In around 1750, John Ligonier, 1st Earl Ligonier occupied and bought Cobham Park and entertained William Pitt the Elder at a party soon afterwards. Ligonier appears to have used Cobham Park as a place of retreat and leisure (apparently he had a harem of four young women). The house passed to a nephew Edward, who expanded the estate following the enclosure of the common fields of Cobham in 1779. He died childless in 1782, but Cobham Park remained under the control of his trustees. They added further land to the estate following the enclosure of the local common land in 1793.

In 1801, Cobham Park was purchased by Henry Luttrell, 2nd Earl of Carhampton, but he only lived in the mansion for three years before moving to Painshill. In 1806, he sold it to Harvey Christian Combe, a brewer, for £30,000. Combe commissioned John Buonarotti Papworth to make alterations to the house. His son, Harvey Combe Jr, inherited the estate in 1818 and began the process of landscaping the grounds. He demolished the workers cottages close to the mansion and moved the occupants to new purpose-built houses at Downside. Harvey Combe Jr died in 1857 and was succeeded by his nephew, Charles.

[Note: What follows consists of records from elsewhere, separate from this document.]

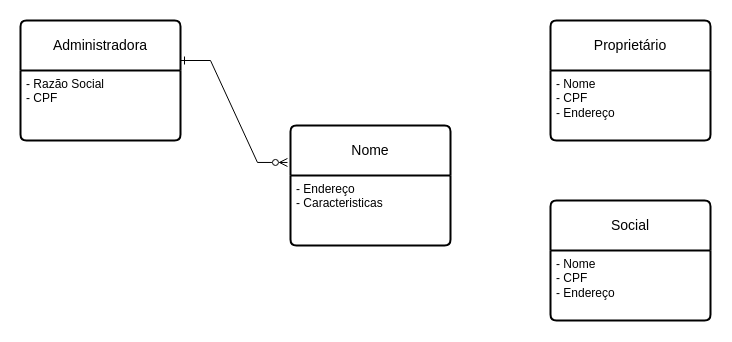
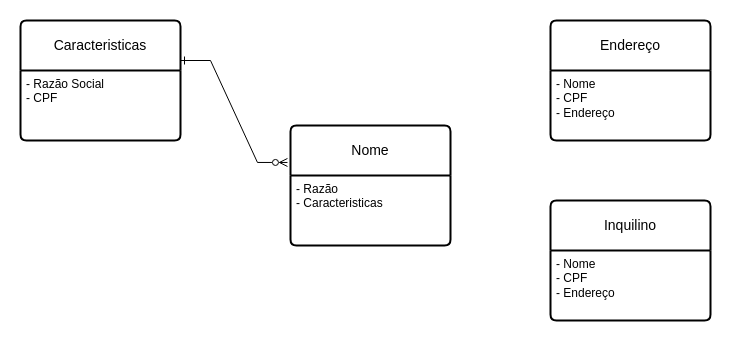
  <mxCell id="0" />
  <mxCell id="1" parent="0" />
- <mxCell id="2" value="Administradora" style="swimlane;childLayout=stackLayout;horizontal=1;startSize=50;horizontalStack=0;rounded=1;fontSize=14;fontStyle=0;strokeWidth=2;resizeParent=0;resizeLast=1;shadow=0;dashed=0;align=center;arcSize=4;whiteSpace=wrap;html=1;" vertex="1" parent="1"><mxGeometry x="20" y="20" width="160" height="120" as="geometry" /></mxCell>
+ <mxCell id="2" value="Caracteristicas" style="swimlane;childLayout=stackLayout;horizontal=1;startSize=50;horizontalStack=0;rounded=1;fontSize=14;fontStyle=0;strokeWidth=2;resizeParent=0;resizeLast=1;shadow=0;dashed=0;align=center;arcSize=4;whiteSpace=wrap;html=1;" vertex="1" parent="1"><mxGeometry x="20" y="20" width="160" height="120" as="geometry" /></mxCell>
  <mxCell id="3" value="- Razão Social&lt;br&gt;- CPF" style="align=left;strokeColor=none;fillColor=none;spacingLeft=4;fontSize=12;verticalAlign=top;resizable=0;rotatable=0;part=1;html=1;" vertex="1" parent="2"><mxGeometry y="50" width="160" height="70" as="geometry" /></mxCell>
  <mxCell id="4" value="Nome" style="swimlane;childLayout=stackLayout;horizontal=1;startSize=50;horizontalStack=0;rounded=1;fontSize=14;fontStyle=0;strokeWidth=2;resizeParent=0;resizeLast=1;shadow=0;dashed=0;align=center;arcSize=4;whiteSpace=wrap;html=1;" vertex="1" parent="1"><mxGeometry x="290" y="125" width="160" height="120" as="geometry" /></mxCell>
- <mxCell id="5" value="- Endereço&lt;br&gt;- Caracteristicas" style="align=left;strokeColor=none;fillColor=none;spacingLeft=4;fontSize=12;verticalAlign=top;resizable=0;rotatable=0;part=1;html=1;" vertex="1" parent="4"><mxGeometry y="50" width="160" height="70" as="geometry" /></mxCell>
- <mxCell id="6" value="Proprietário" style="swimlane;childLayout=stackLayout;horizontal=1;startSize=50;horizontalStack=0;rounded=1;fontSize=14;fontStyle=0;strokeWidth=2;resizeParent=0;resizeLast=1;shadow=0;dashed=0;align=center;arcSize=4;whiteSpace=wrap;html=1;" vertex="1" parent="1"><mxGeometry x="550" y="20" width="160" height="120" as="geometry" /></mxCell>
+ <mxCell id="5" value="- Razão&lt;br&gt;- Caracteristicas" style="align=left;strokeColor=none;fillColor=none;spacingLeft=4;fontSize=12;verticalAlign=top;resizable=0;rotatable=0;part=1;html=1;" vertex="1" parent="4"><mxGeometry y="50" width="160" height="70" as="geometry" /></mxCell>
+ <mxCell id="6" value="Endereço" style="swimlane;childLayout=stackLayout;horizontal=1;startSize=50;horizontalStack=0;rounded=1;fontSize=14;fontStyle=0;strokeWidth=2;resizeParent=0;resizeLast=1;shadow=0;dashed=0;align=center;arcSize=4;whiteSpace=wrap;html=1;" vertex="1" parent="1"><mxGeometry x="550" y="20" width="160" height="120" as="geometry" /></mxCell>
  <mxCell id="7" value="- Nome&lt;br&gt;- CPF&lt;br&gt;- Endereço" style="align=left;strokeColor=none;fillColor=none;spacingLeft=4;fontSize=12;verticalAlign=top;resizable=0;rotatable=0;part=1;html=1;" vertex="1" parent="6"><mxGeometry y="50" width="160" height="70" as="geometry" /></mxCell>
- <mxCell id="8" value="Social" style="swimlane;childLayout=stackLayout;horizontal=1;startSize=50;horizontalStack=0;rounded=1;fontSize=14;fontStyle=0;strokeWidth=2;resizeParent=0;resizeLast=1;shadow=0;dashed=0;align=center;arcSize=4;whiteSpace=wrap;html=1;" vertex="1" parent="1"><mxGeometry x="550" y="200" width="160" height="120" as="geometry" /></mxCell>
+ <mxCell id="8" value="Inquilino" style="swimlane;childLayout=stackLayout;horizontal=1;startSize=50;horizontalStack=0;rounded=1;fontSize=14;fontStyle=0;strokeWidth=2;resizeParent=0;resizeLast=1;shadow=0;dashed=0;align=center;arcSize=4;whiteSpace=wrap;html=1;" vertex="1" parent="1"><mxGeometry x="550" y="200" width="160" height="120" as="geometry" /></mxCell>
  <mxCell id="9" value="- Nome&lt;br style=&quot;border-color: var(--border-color);&quot;&gt;- CPF&lt;br style=&quot;border-color: var(--border-color);&quot;&gt;- Endereço" style="align=left;strokeColor=none;fillColor=none;spacingLeft=4;fontSize=12;verticalAlign=top;resizable=0;rotatable=0;part=1;html=1;" vertex="1" parent="8"><mxGeometry y="50" width="160" height="70" as="geometry" /></mxCell>
  <mxCell id="10" value="" style="edgeStyle=entityRelationEdgeStyle;fontSize=12;html=1;endArrow=ERzeroToMany;endFill=0;rounded=0;entryX=-0.019;entryY=0.308;entryDx=0;entryDy=0;entryPerimeter=0;startArrow=ERone;startFill=0;" edge="1" parent="1" target="4"><mxGeometry width="100" height="100" relative="1" as="geometry"><mxPoint x="180" y="60" as="sourcePoint" /><mxPoint x="280" y="-40" as="targetPoint" /></mxGeometry></mxCell>
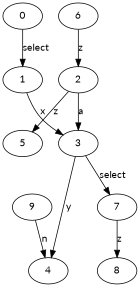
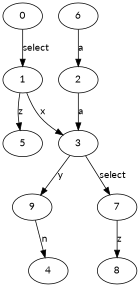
  digraph {
    fontname=Lato
    node [fontname=Lato]
    edge [fontname=Lato]
    0
    1
    5
    3
    2
    4
    7
    8
    6
    9
    0 -> 1 [label=select]
-   2 -> 5 [label=z]
+   1 -> 5 [label=z]
    1 -> 3 [label=x]
-   3 -> 4 [label=y]
+   3 -> 9 [label=y]
    3 -> 7 [label=select]
    2 -> 3 [label=a]
    7 -> 8 [label=z]
-   6 -> 2 [label=z]
+   6 -> 2 [label=a]
    9 -> 4 [label=n]
  }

Charles Combe expanded the estate with the purchase of Downside Mill in 1866 and land formerly belonging to Ham Manor in 1872. He commissioned a new house to be built on the same foundations as the mansion. It was designed by Edward Middleton Barry and was completed in 1873. Pevsner does not appear to have liked the new house, describing it as "very ugly French Renaissance". The new mansion was one of the first houses in country to have its own electricity supply, which was fed from a generator at Downside Mill. Charles Combe also founded the Cobham Stud Company and was a promoter of the railway line serving Cobham.

The Combe family left the house in the 1930s — Charles Combe moved to Painshill in 1904. Later, family members moved into other houses on the estate, notably Cobham Court, Cossins House and Cobham Lodge.

During the Second World War, Cobham Park was leased by Eagle Star Insurance group, which later became part of Zurich Financial Services. In the 1960s and 1970s, various companies leased parts of the mansion house as office/conference facilities, in a creaking state of repair. In 1979 Logica leased the house and outbuildings and began a restoration project that year. In 1987, the company purchased Cobham Park from the Combe family for £2M.

Logica sold the house for £5.5 million in 2001 to Frogmore Estates, which sold it to Beechcroft (then a subsidiary of John Laing plc) the following year. Beechcroft converted the house and outbuildings, and built new apartments on the site, to make a total of around 21 luxury houses and apartments.